• Selected text:

+---+

Finally, there's so much happening here that the movie gets exactly right: the adulation of the High School "celebrities", the capers in the boy's & girl's bathrooms, the many teenage boys trying to be more like Steve McQueen than the next guy. The kid behaviors are less exaggerated than they are 'compressed', with a lot of extremes crammed into the one night. American Graffiti isn't a coming of age movie, it's a anthropological thesis on mating rituals (the funny kind). Curt's exclamation, "that girl in the car! She wants me! Somebody out there wants me!" is the feeling that made all our hearts beat faster. At the big dance, look at the way Kathleen Quinlan's Peg keeps shooting smiles across at the terminally clueless Steve. Peg is too smart to openly display her feelings, but a small part of her would be overjoyed if a truck indeed wiped out Laurie, leaving the path open to her boyfriend. More typical is the poor carhop who more or less tells the desirable Steve, come over to my house and do what you want with me ... only to have Steve turn down even that desperate offer. Ex- kid star Ron Howard is perfect for the part, if you locate your senior year album and take another look at the guys you thought were Alpha Male girl magnets. They're babies and clueless dolts just like you were, maybe blessed with better looks but more likely possessed of a slightly stronger illusion of self-esteem. American Graffiti is a collection of teen legends, yet it very strongly captures the desperation of those high school years. The cumulative feeling imparted is that all this fun and immature romance will soon evaporate in the hard world of adult realities and cruel politics.


Universal's Blu-ray of American Graffiti is bright, colorful, clean and sharp; I like it much better than the image on the older DVD. In short, it looks very different -- better -- than Universal's original theatrical release prints, which were fuzzy and very, very grainy. I swear, with the darker, more marginal scenes such as the pre-dawn drive to Paradise Road, the swimming patterns of grain almost overpowered the image. By going (I assume) back to the original half-frame Techniscope original, Universal's assets managers have extracted a far superior image than could be obtained through the crummy 1973 optics that blew Techniscope up to anamorphic widescreen.

+---+

• Provided material:
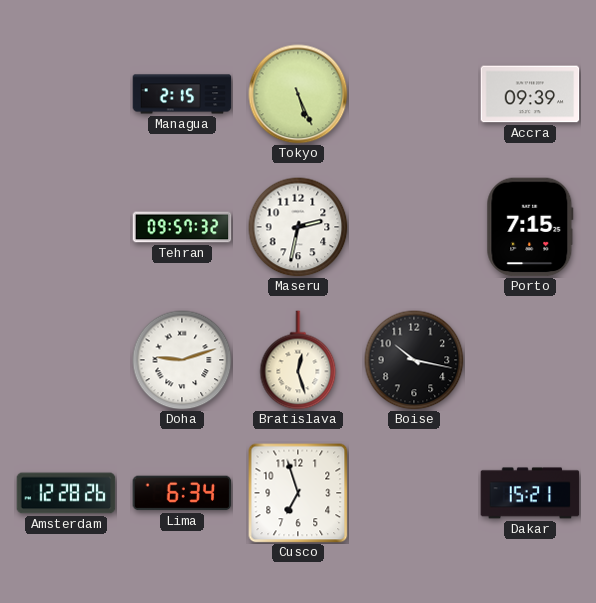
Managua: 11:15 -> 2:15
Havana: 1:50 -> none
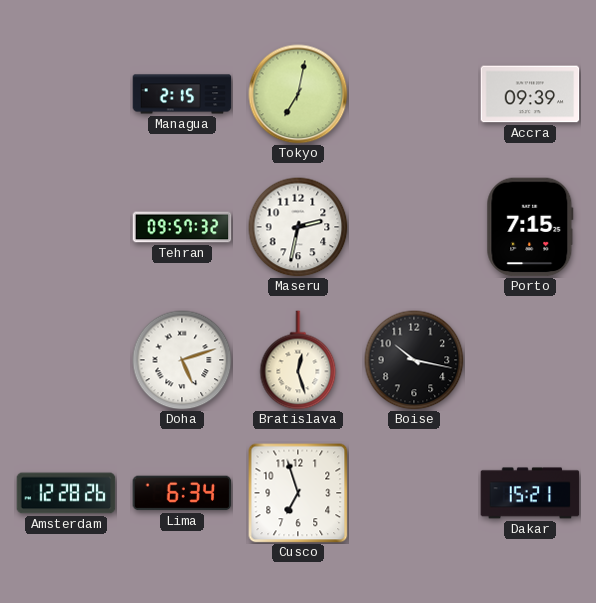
Tokyo: 5:26 -> 7:02
Doha: 9:12 -> 5:12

+---+

• Task to carry out: Pick up the American Graffiti review after its last sentence and keep writing. The data is separate from the American Graffiti review.

• Right answer:
Just as so many web reviews of this modern classic have no clue whatsoever about what elevates it above and beyond teen comedies from any decade, I can't say that I bother to read through technically oriented reviews crying foul over the improved transfer. If the image is 'ruined' with edge enhancement, in this instance I can't see it and it doesn't bother me. Some of the reviews don't seem aware that the show was filmed in an undersized format, on film stock rated for two or three times the lighting that Lucas and Haskell Wexler used. It still looks plenty rough in darker shots, but now we see decent colors. American Graffiti had a ragged docu look, but I'd rather watch disc this than the old degraded image. And I'm fairly sure Lucas hasn't altered anything. He doesn't own this movie outright and has little to gain by "improving" it every ten years.  1

The audio appears to be the 1978 stereo mix, which I wouldn't change either. Walter Murch (I believe it was him) really went to town, crafting a track that does everything right and might be ruined by further 'spreading out' or the addition of intrusive directional effects. Those rock 'n' roll hits sound beefier and more authentic than the 45rpm originals.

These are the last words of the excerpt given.